[WHAT YOU ARE ASKED TO DO] Copy down the listing below exactly. Do not include pictures.

- Opening Delimiter -

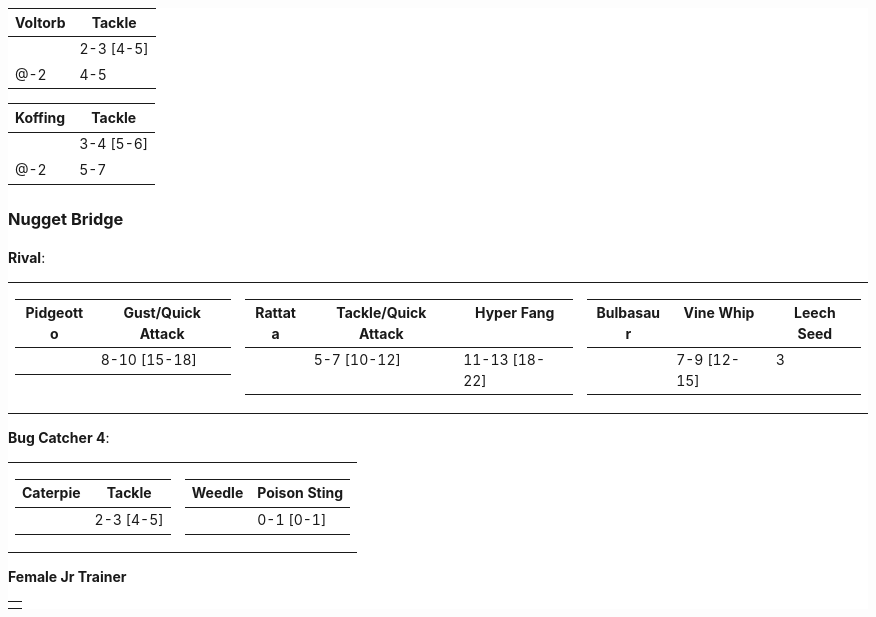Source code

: Voltorb      | Tackle
------------ | -------------
&nbsp;       | 2-3 [4-5]
@-2          | 4-5

</td><td>

Koffing      | Tackle
------------ | -------------
&nbsp;       | 3-4 [5-6]
@-2          |  5-7

</td></tr> </table>

### Nugget Bridge

**Rival**:
<table>
<tr><td>

Pidgeotto     | Gust/Quick Attack
------------  | -------------
&nbsp;        | 8-10 [15-18]

</td><td>

Rattata      | Tackle/Quick Attack | Hyper Fang
------------ | ------------------- | -------------
&nbsp;       | 5-7 [10-12]         | 11-13 [18-22]

</td><td>

Bulbasaur     | Vine Whip     | Leech Seed
------------- | ------------- | -------------
&nbsp;        | 7-9  [12-15]  | 3

</td></tr> </table>

**Bug Catcher 4**:
<table>
<tr><td>

Caterpie     | Tackle
------------ | -------------
&nbsp;       | 2-3 [4-5]

</td><td>

Weedle       | Poison Sting
------------ | -------------
&nbsp;       | 0-1 [0-1]

</td></tr> </table>

**Female Jr Trainer**
<table>
<tr><td>
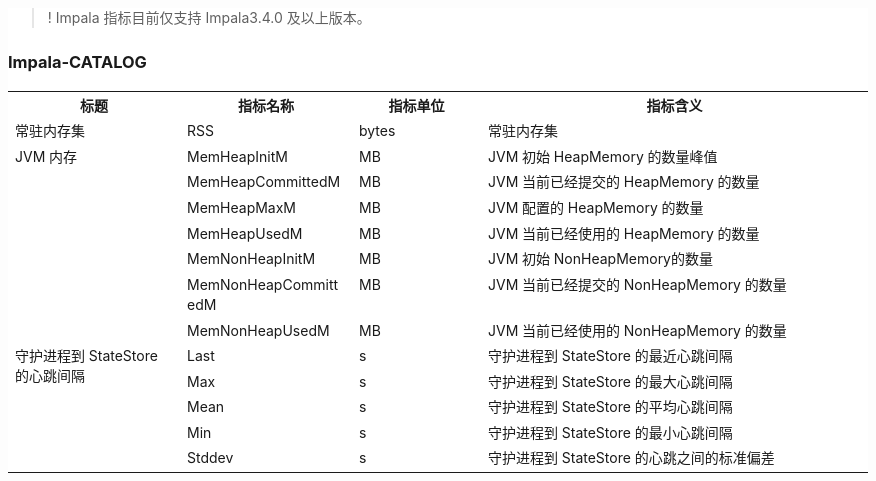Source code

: >! Impala 指标目前仅支持 Impala3.4.0 及以上版本。
### Impala-CATALOG
<table>
<tr>
<th width=20%>标题 </th>
<th width=20%>指标名称</th>
<th width=15%>指标单位</th>
<th width=45%>指标含义 </th>
</tr><tr>
<td >常驻内存集</td>
<td >RSS</td>
<td >bytes</td>
<td >常驻内存集</td>
</tr><tr>
<td rowspan=7>JVM 内存</td>
<td >MemHeapInitM</td>
<td >MB</td>
<td >JVM 初始 HeapMemory 的数量峰值</td>
</tr><tr>
<td >MemHeapCommittedM</td>
<td >MB</td>
<td >JVM 当前已经提交的 HeapMemory 的数量</td>
</tr><tr>
<td >MemHeapMaxM</td>
<td >MB</td>
<td >JVM 配置的 HeapMemory 的数量</td>
</tr><tr>
<td >MemHeapUsedM</td>
<td >MB</td>
<td >JVM 当前已经使用的 HeapMemory 的数量</td>
</tr><tr>
<td >MemNonHeapInitM</td>
<td >MB</td>
<td >JVM 初始 NonHeapMemory的数量</td>
</tr><tr>
<td >MemNonHeapCommittedM</td>
<td >MB</td>
<td >JVM 当前已经提交的 NonHeapMemory 的数量</td>
</tr><tr>
<td >MemNonHeapUsedM</td>
<td >MB</td>
<td >JVM 当前已经使用的 NonHeapMemory 的数量</td>
</tr><tr>
<td rowspan=5>守护进程到 StateStore 的心跳间隔</td>
<td >Last</td>
<td >s</td>
<td >守护进程到 StateStore 的最近心跳间隔</td>
</tr><tr>
<td >Max</td>
<td >s</td>
<td >守护进程到 StateStore 的最大心跳间隔</td>
</tr><tr>
<td >Mean</td>
<td >s</td>
<td >守护进程到 StateStore 的平均心跳间隔</td>
</tr><tr>
<td >Min</td>
<td >s</td>
<td >守护进程到 StateStore 的最小心跳间隔</td>
</tr><tr>
<td >Stddev</td>
<td >s</td>
<td >守护进程到 StateStore 的心跳之间的标准偏差</td>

- Closing Delimiter -

[ANSWER SECTION]
Source code

: Voltorb      | Tackle
------------ | -------------
&nbsp;       | 2-3 [4-5]
@-2          | 4-5

</td><td>

Koffing      | Tackle
------------ | -------------
&nbsp;       | 3-4 [5-6]
@-2          |  5-7

</td></tr> </table>

### Nugget Bridge

**Rival**:
<table>
<tr><td>

Pidgeotto     | Gust/Quick Attack
------------  | -------------
&nbsp;        | 8-10 [15-18]

</td><td>

Rattata      | Tackle/Quick Attack | Hyper Fang
------------ | ------------------- | -------------
&nbsp;       | 5-7 [10-12]         | 11-13 [18-22]

</td><td>

Bulbasaur     | Vine Whip     | Leech Seed
------------- | ------------- | -------------
&nbsp;        | 7-9  [12-15]  | 3

</td></tr> </table>

**Bug Catcher 4**:
<table>
<tr><td>

Caterpie     | Tackle
------------ | -------------
&nbsp;       | 2-3 [4-5]

</td><td>

Weedle       | Poison Sting
------------ | -------------
&nbsp;       | 0-1 [0-1]

</td></tr> </table>

**Female Jr Trainer**
<table>
<tr><td>
Source code

: >! Impala 指标目前仅支持 Impala3.4.0 及以上版本。
### Impala-CATALOG
<table>
<tr>
<th width=20%>标题 </th>
<th width=20%>指标名称</th>
<th width=15%>指标单位</th>
<th width=45%>指标含义 </th>
</tr><tr>
<td >常驻内存集</td>
<td >RSS</td>
<td >bytes</td>
<td >常驻内存集</td>
</tr><tr>
<td rowspan=7>JVM 内存</td>
<td >MemHeapInitM</td>
<td >MB</td>
<td >JVM 初始 HeapMemory 的数量峰值</td>
</tr><tr>
<td >MemHeapCommittedM</td>
<td >MB</td>
<td >JVM 当前已经提交的 HeapMemory 的数量</td>
</tr><tr>
<td >MemHeapMaxM</td>
<td >MB</td>
<td >JVM 配置的 HeapMemory 的数量</td>
</tr><tr>
<td >MemHeapUsedM</td>
<td >MB</td>
<td >JVM 当前已经使用的 HeapMemory 的数量</td>
</tr><tr>
<td >MemNonHeapInitM</td>
<td >MB</td>
<td >JVM 初始 NonHeapMemory的数量</td>
</tr><tr>
<td >MemNonHeapCommittedM</td>
<td >MB</td>
<td >JVM 当前已经提交的 NonHeapMemory 的数量</td>
</tr><tr>
<td >MemNonHeapUsedM</td>
<td >MB</td>
<td >JVM 当前已经使用的 NonHeapMemory 的数量</td>
</tr><tr>
<td rowspan=5>守护进程到 StateStore 的心跳间隔</td>
<td >Last</td>
<td >s</td>
<td >守护进程到 StateStore 的最近心跳间隔</td>
</tr><tr>
<td >Max</td>
<td >s</td>
<td >守护进程到 StateStore 的最大心跳间隔</td>
</tr><tr>
<td >Mean</td>
<td >s</td>
<td >守护进程到 StateStore 的平均心跳间隔</td>
</tr><tr>
<td >Min</td>
<td >s</td>
<td >守护进程到 StateStore 的最小心跳间隔</td>
</tr><tr>
<td >Stddev</td>
<td >s</td>
<td >守护进程到 StateStore 的心跳之间的标准偏差</td>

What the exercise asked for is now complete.